A motion to raise the majority required to alter the Constitution from 50% to 70% was defeated, though I think we may have to return to this at some point. Labour's Clause Four debate showed how a party's fundamental documents can be eviscerated, and it's unwise to allow this to happen too easily. For the moment, however, things are still in a state of flux. No doubt we made mistakes yesterday, and for the moment, it remains possible to put these right without too much trouble.
Once we'd finished with the Constitution, we used the remaining half-hour for short speeches on a couple of issues. A lot of work had to be left for future Conferences, but that's probably no bad thing. I went feeling that we were tackling too much too fast. By the end of the day, I was much reassured, but the fact remains that a new type of political party can't be created overnight. By this time everyone was exhausted, and the chair appeared to be a complete wreck.

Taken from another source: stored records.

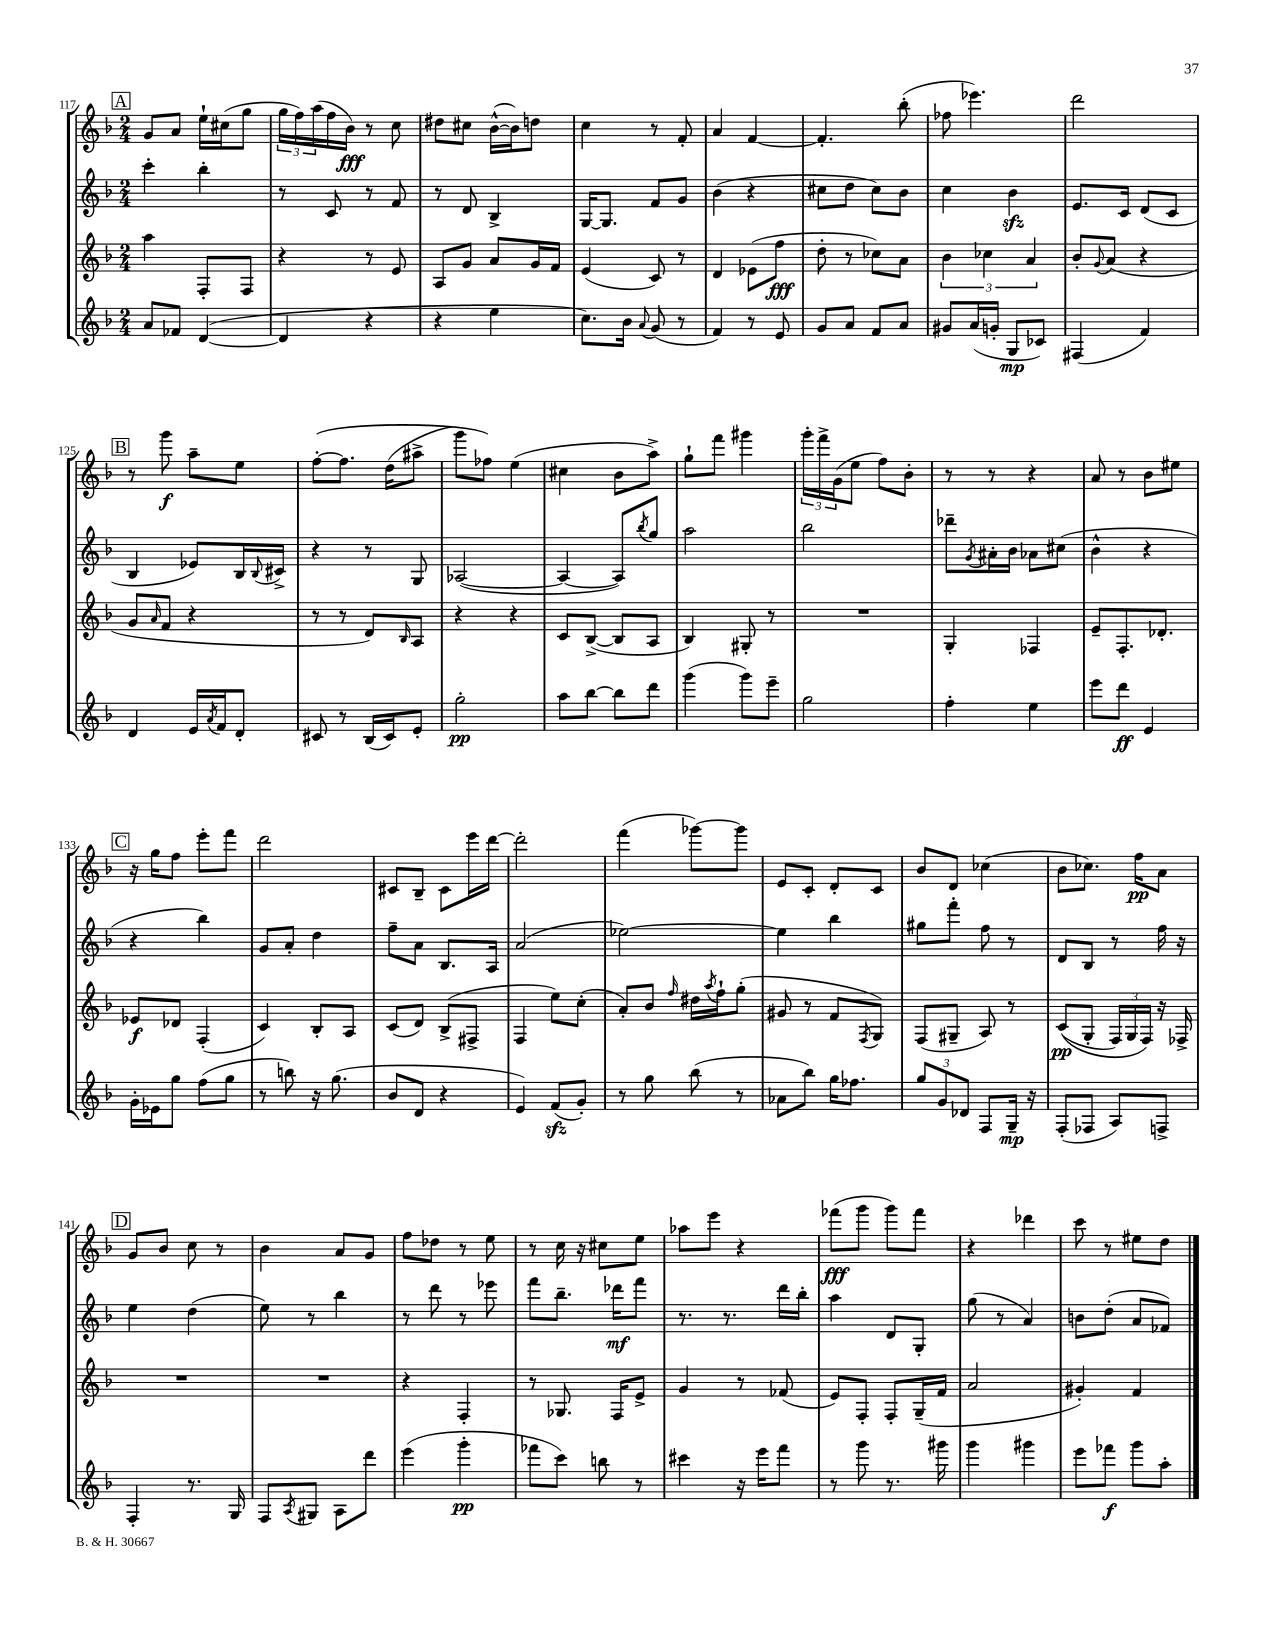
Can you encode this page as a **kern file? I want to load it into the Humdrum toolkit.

**kern	**kern	**kern	**kern
*staff4	*staff3	*staff2	*staff1
*clefG2	*clefG2	*clefG2	*clefG2
*k[b-]	*k[b-]	*k[b-]	*k[b-]
*M2/4	*M2/4	*M2/4	*M2/4
8a	4aa	4ccc'	8g
8f-	.	.	8a
([4d	8F'	4bb-'	16ee`
.	.	.	(16cc#
.	8F	.	8gg
=	=	=	=
4d]	4r	8r	24gg
.	.	.	24ff)
.	.	.	(24aa
.	.	8c	16ff
.	.	.	16b-)
4r	8r	8r	8r
.	8e	8f	8cc
=	=	=	=
4r	8A	8r	8dd#
.	8g	8d	8cc#
4ee	8a	4B-^	([16b-^^
.	.	.	16b-])
.	16g	.	8dd
.	16f	.	.
=	=	=	=
8.cc)	(4e	[16G	4cc
.	.	8.G]	.
16b-	.	.	.
8qqa	.	.	.
(8g	8c)	8f	8r
8r	8r	8g	8f'
=	=	=	=
4f)	4d	(4b-	4a
8r	(8e-	4r	[4f
8e	8ff	.	.
=	=	=	=
8g	8dd'	8cc#	4.f']
8a	8r	8dd	.
8f	8cc-)	8cc#)	.
8a	8a	8b-	(8bb-'
=	=	=	=
8g#	6b-	4cc	8ff-
(16a	.	.	4.eee-)
.	6cc-	.	.
16g'	.	.	.
8G	.	4b-	.
.	6a	.	.
8c-)	.	.	.
=	=	=	=
(4F#	8b-'	8.e	2ddd
.	8qqg	.	.
.	(8a	.	.
.	.	16c	.
4f)	4r	(8d	.
.	.	8c	.
=	=	=	=
4d	8g	4B-	8r
.	16qqa	.	.
.	8f	.	8ggg
16e	4r	8e-)	8aa~
8qa	.	.	.
16f	.	.	.
8d'	.	16B-	8ee
.	.	8qqB-	.
.	.	16c#^	.
=	=	=	=
8c#	8r	4r	&([8ff'
8r	8r	.	8.ff]
(16B-	8d)	8r	.
16c#)	.	.	(16dd
.	16qqB-	.	.
8e'	8A	8G	8aa#^
=	=	=	=
2gg'	4r	([2A-	8ggg)
.	.	.	8ff-&)
.	4r	.	(4ee
=	=	=	=
8aa	8c	4A-_	4cc#
[8bb-	([8B-^	.	.
8bb-]	8B-]	8A-])	8b-
.	.	8qbb-	.
8ddd	8A	8gg	8aa^)
=	=	=	=
(4ggg	4B-)	2aa	8gg`
.	.	.	8fff
8ggg)	8G#'	.	4ggg#
8eee~	8r	.	.
=	=	=	=
2gg	2r	2bb-	24ggg'
.	.	.	24fff^
.	.	.	(24g
.	.	.	8ee
.	.	.	8ff)
.	.	.	8b-'
=	=	=	=
4ff'	4G'	8ddd-~	8r
.	.	8qg	.
.	.	16a#'	8r
.	.	16b-	.
4ee	4F-	8a-	4r
.	.	(8cc#	.
=	=	=	=
8eee	8e~	4b-^^	8a
8ddd	8.F'	.	8r
4e	.	4r	8b-
.	8.d-'	.	.
.	.	.	8ee#
=	=	=	=
16g'	8e-	4r	16r
16e-	.	.	16gg
8gg	8d-	.	8ff
(8ff	(4F'	4bb-)	8eee'
8gg	.	.	8fff
=	=	=	=
8r	4c)	8g	2ddd
8bb)	.	8a'	.
16r	8B-'	4dd	.
(8.gg	.	.	.
.	8A	.	.
=	=	=	=
8b-	(8c	8ff~	8c#
8d	8d)	8a	8B-~
4r	(8B-^	8.B-	8c#
.	8F#^	.	16eee
.	.	16A	[16ddd
=	=	=	=
4e)	4F	(2a	2ddd']
(8f	8ee)	.	.
8g')	(8cc'	.	.
=	=	=	=
8r	8a')	[2ee-)	(4fff
8gg	8b-	.	.
.	16qqff	.	.
(8bb-	16dd#	.	[8ggg-)
.	8qaa	.	.
.	16ff`	.	.
8r	(8gg'	.	8ggg-]
=	=	=	=
8a-	8g#	4ee-]	8e
8bb-)	8r	.	8c'
16gg	8f	4bb-	8d'
8.ff-	.	.	.
.	8qF	.	.
.	8G)	.	8c
=	=	=	=
12gg	(8F	8gg#	8b-
12g	.	.	.
.	8G#~	8fff'	8d
12d-	.	.	.
8F	8A)	8ff	(4cc-
16G~	8r	8r	.
16r	.	.	.
=	=	=	=
(8F'	&((8c	8d	8b-
8F-	8G'	8B-	8.cc-)
8A)	24F)	8r	.
.	24G	.	.
.	.	.	16ff
.	24F&)	.	.
8F^	16r	16ff	8a
.	16F-^	16r	.
=	=	=	=
4F'	2r	4ee	8g
.	.	.	8b-
8.r	.	(4dd	8cc
.	.	.	8r
16G	.	.	.
=	=	=	=
8F	2r	8ee)	4b-
8qA	.	.	.
8G#	.	8r	.
8A	.	4bb-	8a
8ddd	.	.	8g
=	=	=	=
(4eee	4r	8r	8ff
.	.	8ddd	8dd-
4ggg'	4F'	8r	8r
.	.	8eee-	8ee
=	=	=	=
8fff-	8r	8fff	8r
8ccc)	8.G-	8.bb-~	16cc
.	.	.	16r
8bb	.	.	8cc#
.	16F	16ddd-	.
8r	8e^	8fff	8ee
=	=	=	=
4ccc#	4g	8.r	8aa-
.	.	.	8eee
.	.	8.r	.
16r	8r	.	4r
16eee	.	.	.
8fff	(8f-	16ddd	.
.	.	16bb-'	.
=	=	=	=
8r	8e)	4aa	(8fff-
8ggg	8F'	.	8ggg
8.r	8F'	8d	8ggg)
.	(16G~	8G'	8fff-
16ggg#	16f	.	.
=	=	=	=
4ggg	2a	(8gg	4r
.	.	8r	.
4ggg#	.	4a)	4ddd-
=	=	=	=
8eee	4g#')	8b	8ccc
8fff-	.	(8dd'	8r
8ggg	4f	8a	8ee#
8aa'	.	8f-)	8dd
==	==	==	==
*-	*-	*-	*-
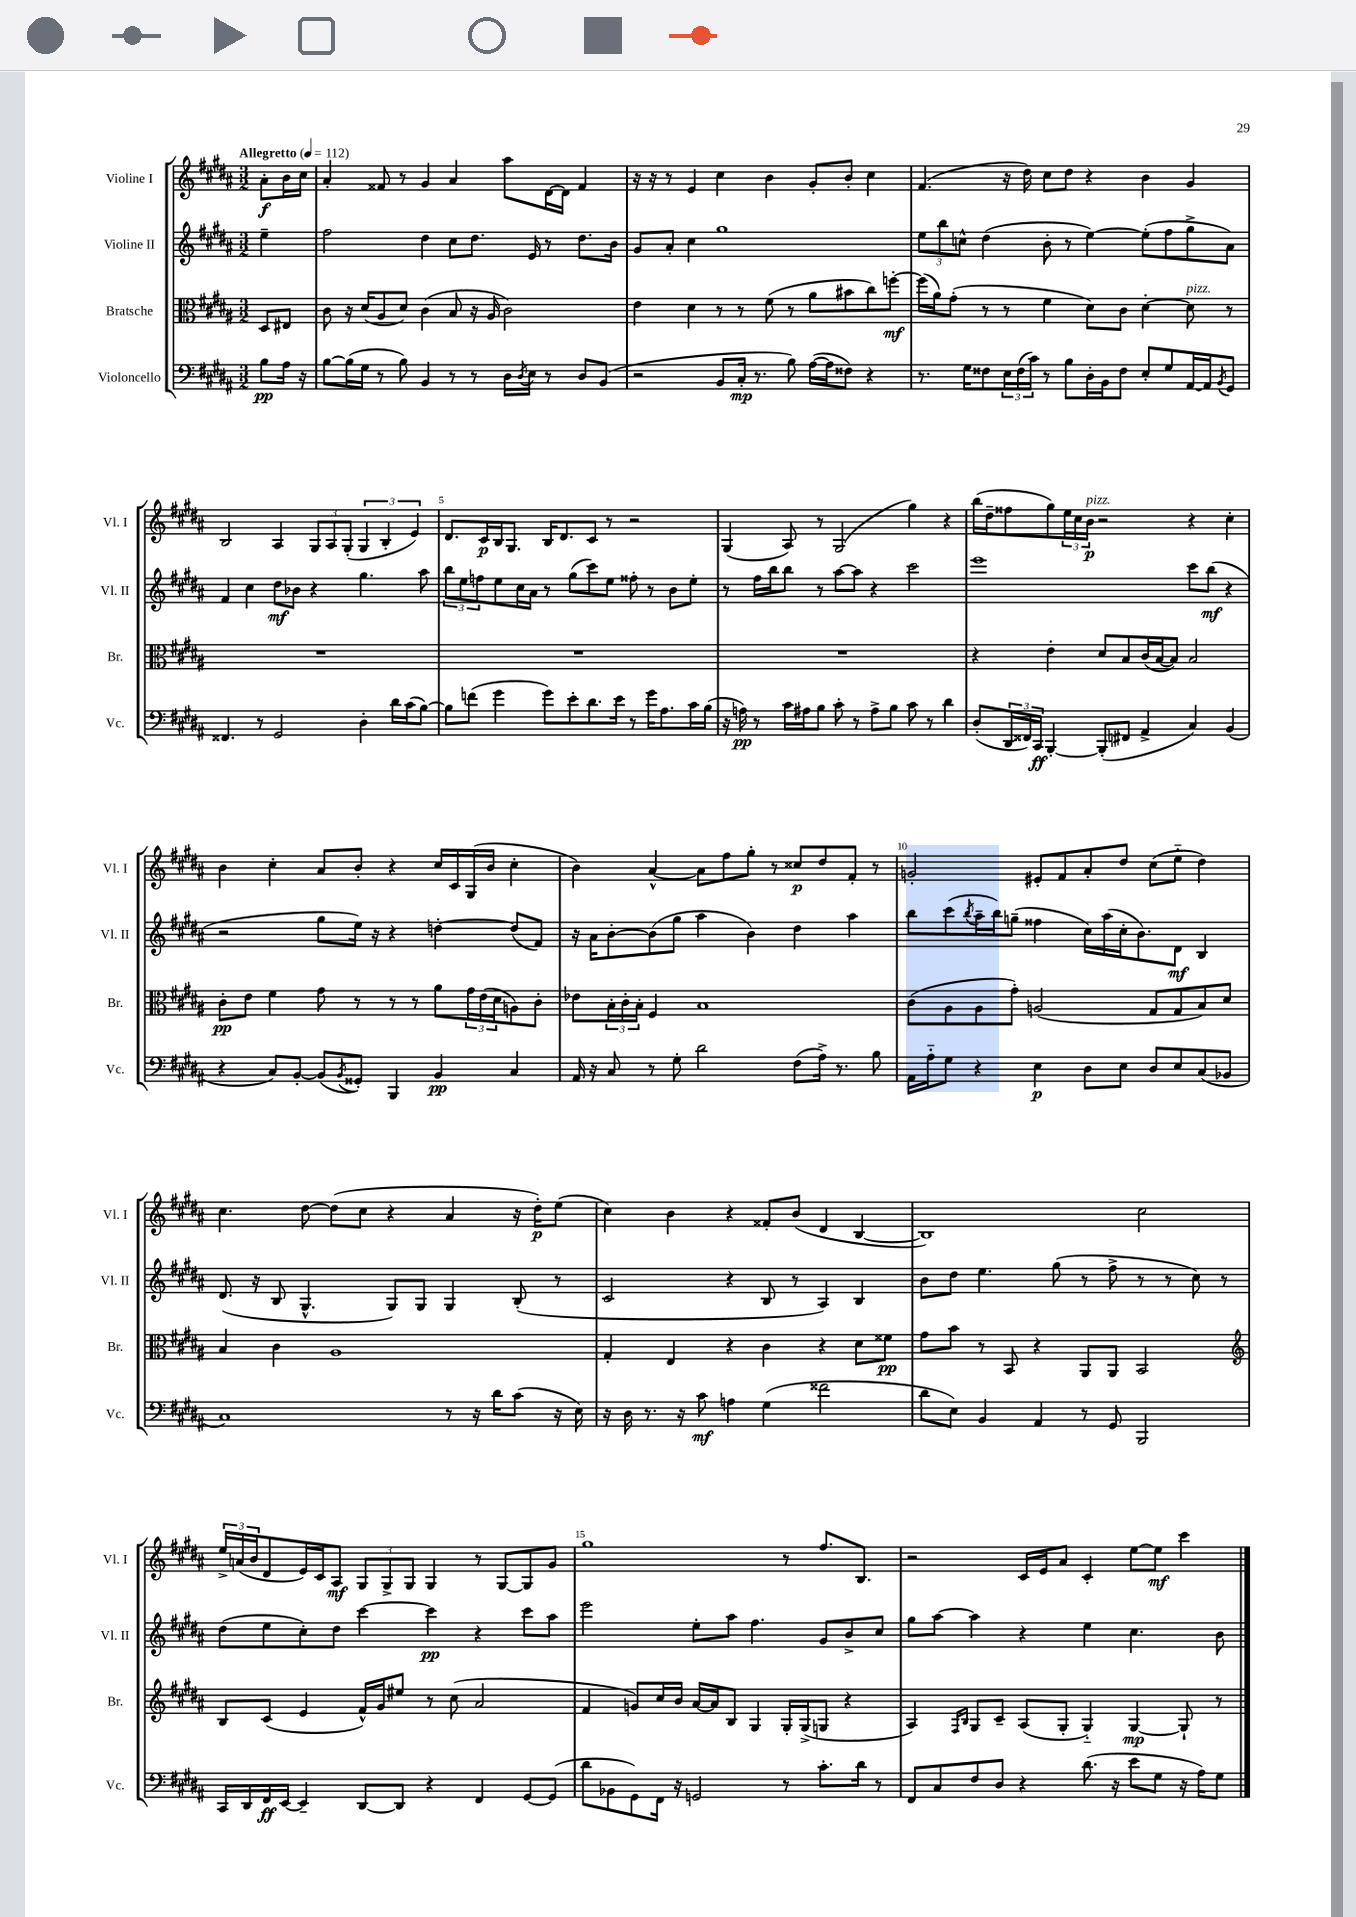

For the moment, the mould of British politics has been broken. For the first time, we have party making a genuine attempt to be democratic as every level. At last, people have the chance to join something which will allow them real participation, rather than using them as election fodder for the benefit of an elite, while at the same time failing to represent their interests.
We still need to make it work, and build it up to the point where we can challenge the buggers at the polls. It's going to take years before we can make real progress; my guess is about a decade, though I may be wildly wrong in either direction. Meanwhile, there's no reason why we can't manage a few Council seats. Given the low turnout for local elections, many incumbents will be vulnerable once we build up healthy constituency parties. There's no reason why we can't get there!